Cyber Security

The Strategy Will Continue to Buy Bitcoin Forever, Saylor Says

Michael Saylor defended the strategy of buying Bitcoins on CNBC Squawk box earlier today, dismissing concerns that the company could be forced to sell its assets during a prolonged downturn and reiterating plans to continue adding bitcoin on a regular basis.

“We will not be selling; we will be buying bitcoin,” Saylor said. “I expect we’ll be buying bitcoin every quarter forever.”

Saylor pushed back against speculation in some parts of the bitcoin community that Strategy’s strength and currency situation could create pressure to liquidate if prices remain depressed. He called those fears unwarranted, saying the company had structured its balance sheet to withstand volatility.

“That’s an unfounded concern,” Saylor said, pointing to what he described as a tighter ratio relative to typical investment-grade companies and capital infusions. He said Strategy has enough cash to pay dividends and debt obligations for about two and a half years.

The comments come as bitcoin markets face renewed volatility following a recent reversal, raising questions about the sustainability of corporate treasury strategies closely aligned with the asset. The strategy has become one of the largest holders of bitcoin, and its stock trades as an effective proxy for bitcoin price movements.

Saylor attributed bitcoin’s volatility to what he calls “digital currency,” arguing that the asset remains more volatile than traditional stores of value like gold, stocks, or real estate.

He said that over longer horizons, bitcoin has outperformed other major assets and should be viewed through a multi-year lens rather than short-term price movements.

“If you have less than four years, you’re not really an investor,” he said, adding that traders may benefit from price swings while long-term investors focus on performance over four-year cycles.
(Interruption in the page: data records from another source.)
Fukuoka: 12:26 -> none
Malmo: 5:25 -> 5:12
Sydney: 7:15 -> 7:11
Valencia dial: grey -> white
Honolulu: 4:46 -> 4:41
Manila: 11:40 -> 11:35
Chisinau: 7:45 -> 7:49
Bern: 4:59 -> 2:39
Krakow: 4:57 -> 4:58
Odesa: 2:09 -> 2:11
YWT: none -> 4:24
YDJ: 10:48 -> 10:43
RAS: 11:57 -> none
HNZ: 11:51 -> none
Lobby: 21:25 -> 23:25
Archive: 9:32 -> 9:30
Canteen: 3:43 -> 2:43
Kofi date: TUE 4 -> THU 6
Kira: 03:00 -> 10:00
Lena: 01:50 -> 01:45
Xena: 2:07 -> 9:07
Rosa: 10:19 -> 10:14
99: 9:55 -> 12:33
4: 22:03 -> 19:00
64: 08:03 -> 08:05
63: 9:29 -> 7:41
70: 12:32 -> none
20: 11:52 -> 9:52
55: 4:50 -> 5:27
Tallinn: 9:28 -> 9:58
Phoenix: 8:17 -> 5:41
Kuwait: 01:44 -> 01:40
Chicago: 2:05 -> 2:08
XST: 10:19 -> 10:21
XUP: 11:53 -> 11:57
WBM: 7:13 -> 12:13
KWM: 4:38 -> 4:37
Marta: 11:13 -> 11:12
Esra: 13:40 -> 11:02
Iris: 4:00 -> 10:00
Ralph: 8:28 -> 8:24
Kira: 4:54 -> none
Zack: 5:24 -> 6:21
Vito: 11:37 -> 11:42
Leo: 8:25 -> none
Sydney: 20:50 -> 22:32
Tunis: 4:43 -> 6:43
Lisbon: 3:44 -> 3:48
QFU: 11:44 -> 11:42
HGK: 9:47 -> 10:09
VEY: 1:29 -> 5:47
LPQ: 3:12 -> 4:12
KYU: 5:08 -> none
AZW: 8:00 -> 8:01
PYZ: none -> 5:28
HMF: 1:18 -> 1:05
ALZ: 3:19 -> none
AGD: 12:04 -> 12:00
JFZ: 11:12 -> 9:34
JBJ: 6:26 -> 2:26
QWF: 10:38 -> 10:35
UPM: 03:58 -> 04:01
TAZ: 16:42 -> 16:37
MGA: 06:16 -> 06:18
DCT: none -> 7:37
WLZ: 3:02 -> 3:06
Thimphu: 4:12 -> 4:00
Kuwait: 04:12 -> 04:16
The strategy does not sell its bitcoin

Pressed by host Andrew Ross Sorkin about what would happen if bitcoin fell sharply and stayed low for years, Saylor said the strategy could be to refinance debt instead of selling bitcoin. He pointed out that lenders will continue to provide financing because bitcoin retains value despite the drawdown.

Saylor also said that the company’s equity is designed to increase the movement of bitcoin, rising quickly during rallies and falling hard during downturns. The Strategy’s volatility, he said, is creating capital purchases and demand for what he described as new “digital debt” instruments issued on top of bitcoin holdings.

In the broader market structure, Saylor played down the idea that the miners’ economy is creating a strong price, suggesting that bank lending and Wall Street credit products will play a big role in shaping bitcoin’s next phase.

Saylor declined to give a 12-month price forecast, but said he expects bitcoin to outperform the S&P 500 in the next four to eight years.

At the time of writing, Bitcoin is trading near $69,000 and Strategy shares are around $135 a share in pre-market trading.

The strategy recently bought 1,142 BTC for about $90 million between February 2-8, bringing its total holdings to about 714,644 BTC.